[[ Stored data open ]]

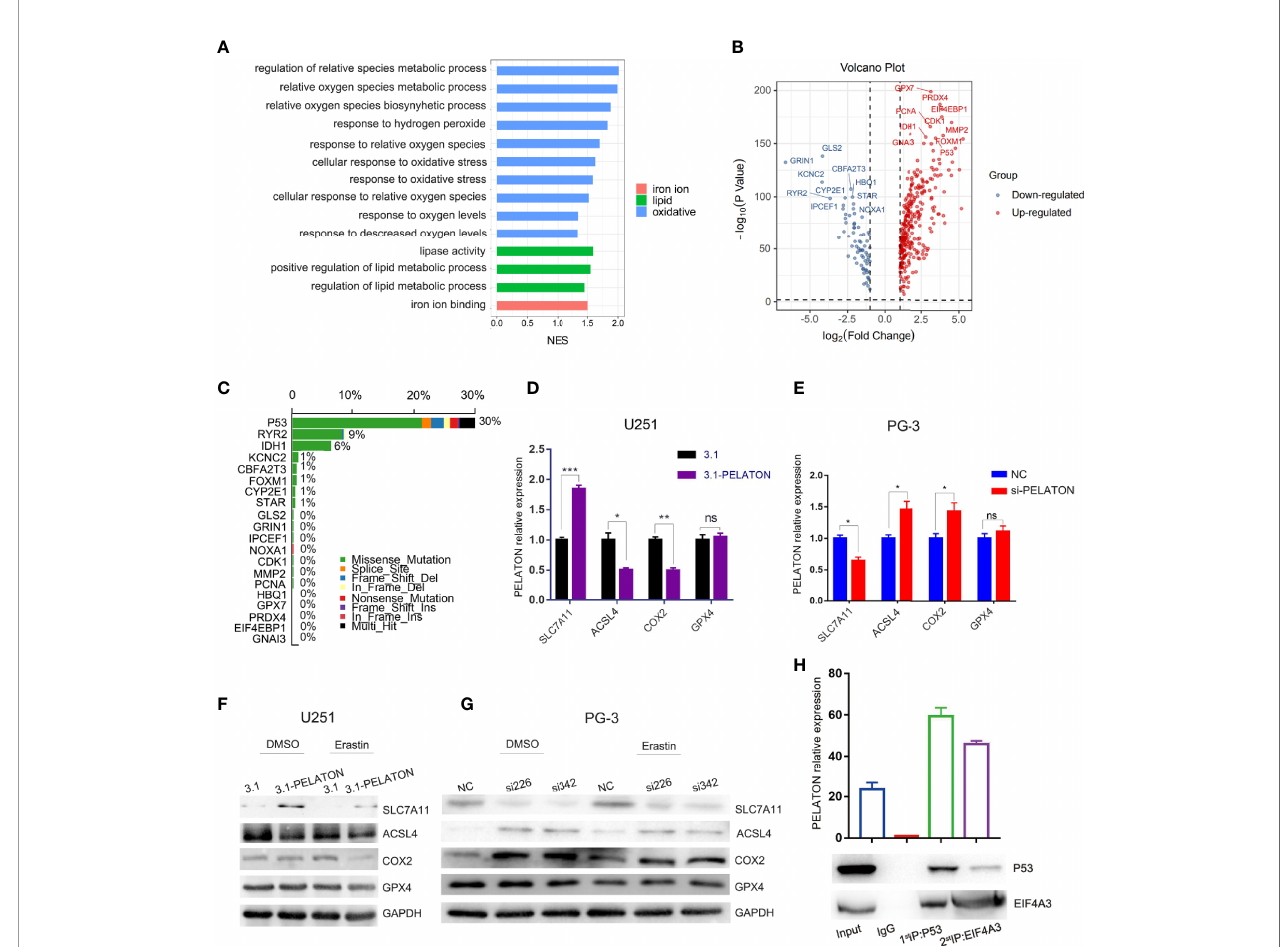
FIGURE 3 | PELATON in the ROS-mediated ferroptosis pathway by mutant p53 . (A) GO analysis of biological processes related to PELATON in GBM. (B) Top 20 genes involved in ROS biosynthesis that are differentially expressed between GBM and normal brain tissue. (C) Gene mutation or overexpression in human GBM. RT-qPCR analysis of ALSL4 , COX2 , SLC7A11 and GPX4 when PELATON was overexpressed (D) or knocked down (E) in glioblastoma cells (*p< 0.05, **p < 0.01; ***p < 0.001; ns, not signi fi cant). Datas were mean ± SEM for three independent experiments. western blot analysis of ALSL4, COX2 , SLC7A11 and GPX4 when PELATON was overexpressed (F) or knocked down (G) in glioblastoma cells. independent experiment was repeated for three times. (H) . The PELATON - EIF4A3 - P53 complex was detected by two-step immunoprecipitation and RT – PCR, Datas were mean ± SEM for three independent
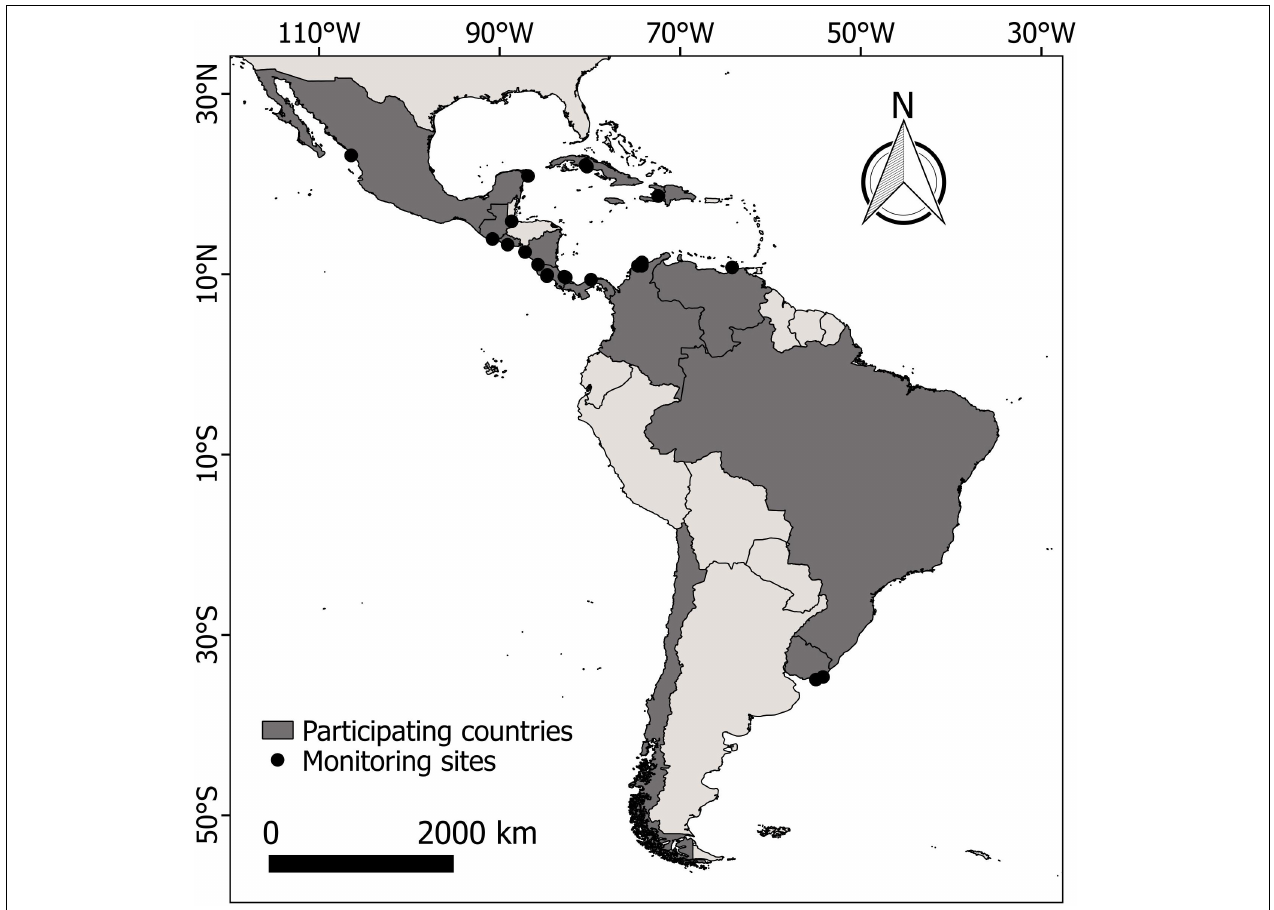
FIGURE 1 | Monitoring sites within the technical cooperation IAEA projects on HABs. Mexico: Mazatlán and Puerto Morelos, Cuba: Cienfuegos Bay and Ensenada de Guajimilco, Dominican Republic: Playa Caleta, Haiti: Port-au-Prince, Guatemala: Puerto Quetzal and Amatique Bay, El Salvador: all the coast, Nicaragua: Port of Corinto and El Ostional Bay, Costa Rica: Cahuita National Park, Gulf of Nicoya, Uvita Island and Puerto Vargas National Park, Panama: Punta Galeta, Colombia: Ciénaga Grande de Santa Marta and Chengue Bay, Venezuela: Cubagua Island, Uruguay: Punta del Este and La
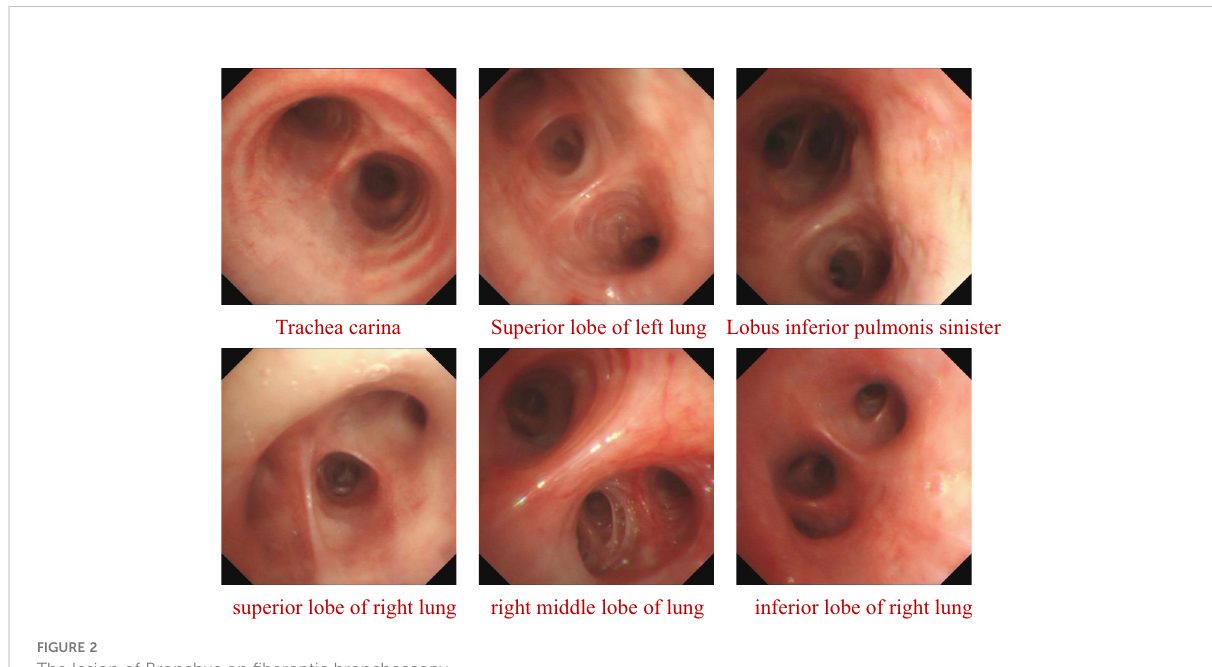
FIGURE 2 The lesion of Bronchus on fi beroptic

[[ Stored data closed ]]

▶ What is being asked:
After locating the line that contains "FIGURE 1 | Monitoring", output it and all later lines through the end of the material exactly, leaving out pictures.

▶ Result of this task:
FIGURE 1 | Monitoring sites within the technical cooperation IAEA projects on HABs. Mexico: Mazatlán and Puerto Morelos, Cuba: Cienfuegos Bay and Ensenada de Guajimilco, Dominican Republic: Playa Caleta, Haiti: Port-au-Prince, Guatemala: Puerto Quetzal and Amatique Bay, El Salvador: all the coast, Nicaragua: Port of Corinto and El Ostional Bay, Costa Rica: Cahuita National Park, Gulf of Nicoya, Uvita Island and Puerto Vargas National Park, Panama: Punta Galeta, Colombia: Ciénaga Grande de Santa Marta and Chengue Bay, Venezuela: Cubagua Island, Uruguay: Punta del Este and La
FIGURE 2 The lesion of Bronchus on fi beroptic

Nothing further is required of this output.